Neighbor becomes a lifesaver
If you are driving around Idaho Falls, Idaho, and come across a car with a license plate that reads ‘GTBA,’ you will find transplant recipient Robert Parkinson behind the wheel. The four-letter acronym displayed on his car meaning, ‘Good To Be Alive,’ are the words that he lives by after getting a second chance at life.
This month, Robert participated in a Donate Life Month ceremony at HCA Healthcare’s Eastern Idaho Regional Medical Center to share the importance of organ donation while also honoring the selflessness of Jeremy Rose, his neighbor and liver donor. Jeremy was involved in a tragic construction accident in Hawaii in 2010 that caused him to become brain-dead at 34 years old.
The family was initially hesitant to donate Jeremy’s organs with hopes that he would recover in the Hawaii hospital. Back in Idaho, Robert was not expected to survive the week without a liver transplant.
After understanding that Jeremy was not going to recover and learning of Robert’s dire condition, Jeremy’s family donated his liver on the condition it went to Robert, saving his life. Because of the role his family and sister Emily Bowcutt played in helping to decide to donate Jeremy’s organs, Robert felt compelled to honor Donate Life Month this year at Eastern Idaho Regional Medical Center where Emily is a medical and surgical director.

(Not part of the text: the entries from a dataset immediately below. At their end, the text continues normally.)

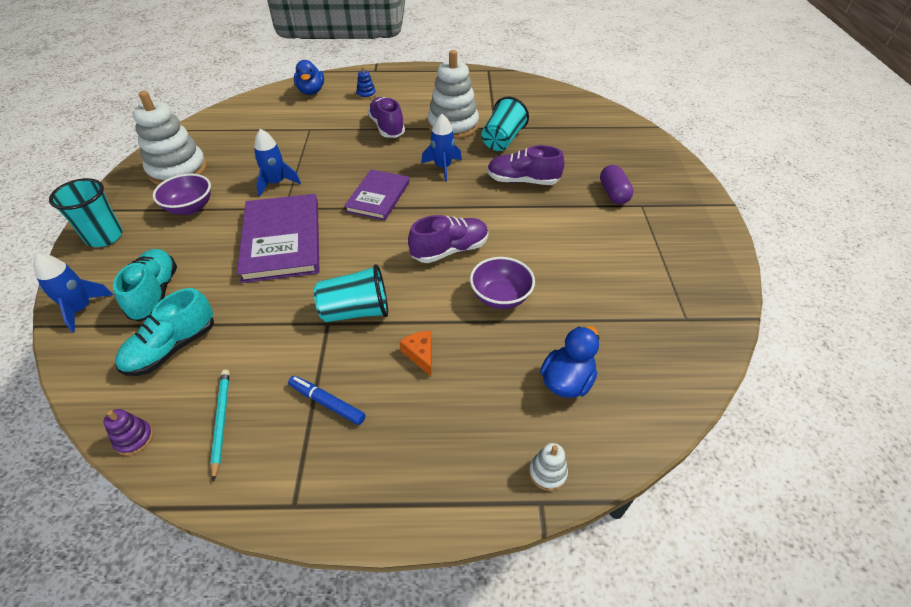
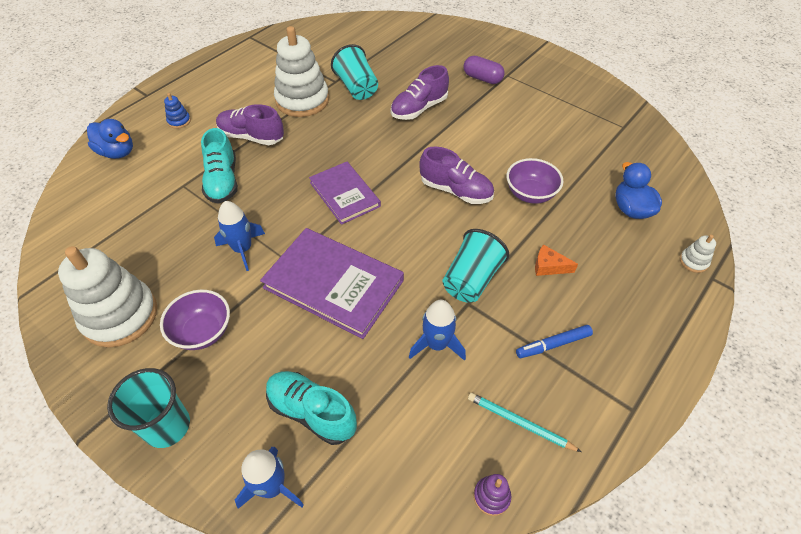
camera: 50 degrees left, 5 degrees up
turquoise shoe [115,288,214,376] -> turquoise shoe moved to [201,128,238,204]
purple shoe [408,215,488,263] -> purple shoe turned 105 degrees clockwise [419,146,494,204]
blue rocket [421,114,462,182] -> blue rocket moved to [409,300,466,361]

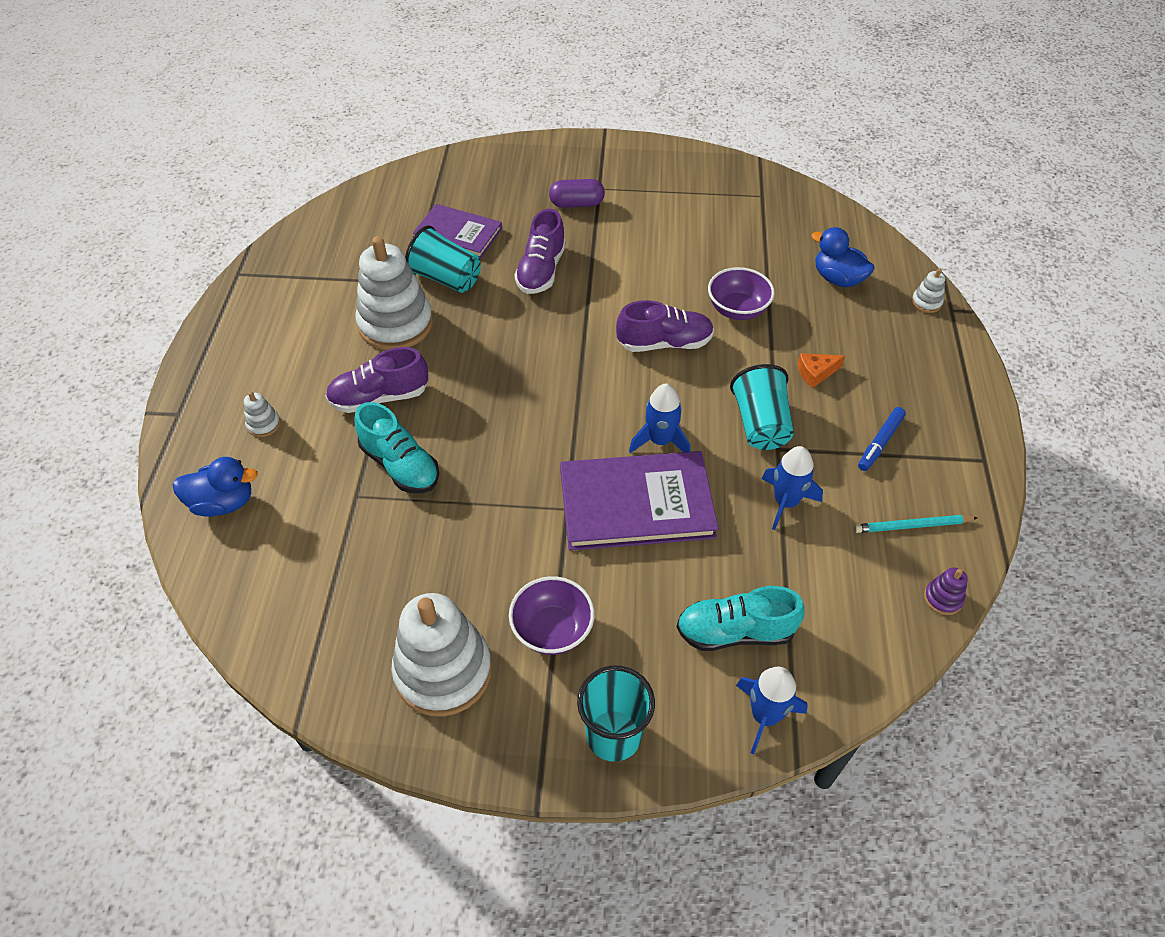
camera: 35 degrees left, 0 degrees up
blue stacking toy [164,93,191,129] -> white stacking toy [244,391,280,437]
blue rocket [214,201,265,271] -> blue rocket moved to [629,384,690,453]
purple book [309,162,381,225] -> purple book moved to [413,204,502,259]

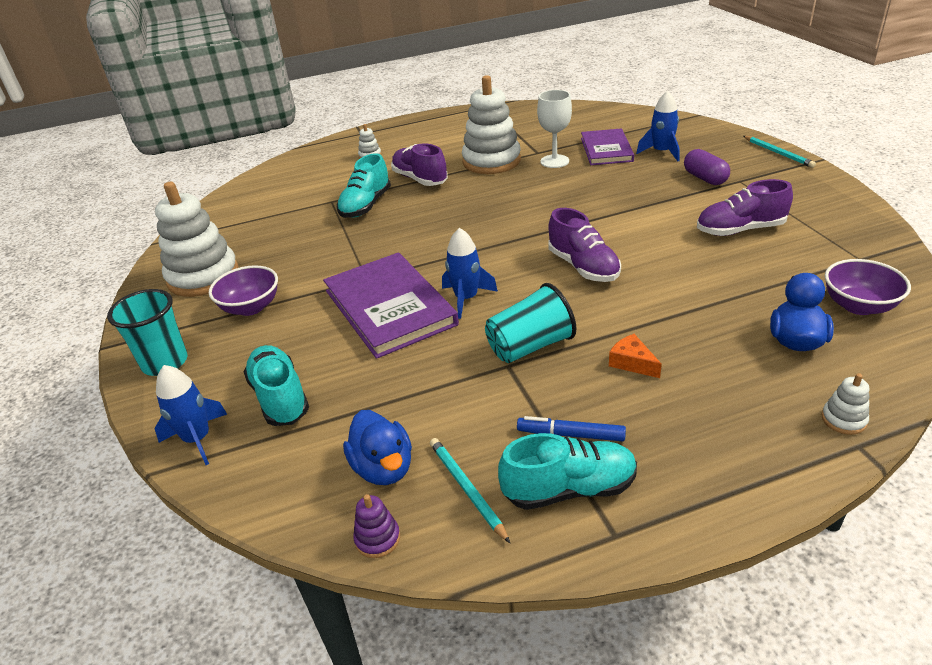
camera: 70 degrees right, 15 degrees down
blue duck [173,457,258,517] -> blue duck moved to [343,410,412,485]
turquoise cup [405,226,481,293] -> white goblet [537,90,572,168]
purple shoe [514,209,566,294] -> purple shoe moved to [697,179,793,236]
purple bowl [708,267,775,320] -> purple bowl moved to [825,259,911,315]
blue rocket [762,446,823,530] -> blue rocket moved to [636,91,680,161]
none -> turquoise shoe [498,433,637,510]
none -> turquoise pencil [743,136,816,168]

In total, three lives were saved with the generosity of Jeremy and his family. “Not a doubt in my mind he would want this,” shared Emily. Because of her experience working in the hospital, Emily says she knew no matter what they did, she was going to lose her brother. Because of the organ donation, their family found meaning in the loss of Jeremy.
The gift of life has caused these two families to grow closer. “We were more acquaintances before, and now we’re family,” Robert said. “I just want to express appreciation for the gift of life. There’s a lot of people involved, a lot of medical people involved, there’s the donor family involved, and they’re the real heroes of these stories. I’m just grateful.”
Robert now has 24 grandchildren that he now gets to watch grow up because of the generosity of Jeremy’s family.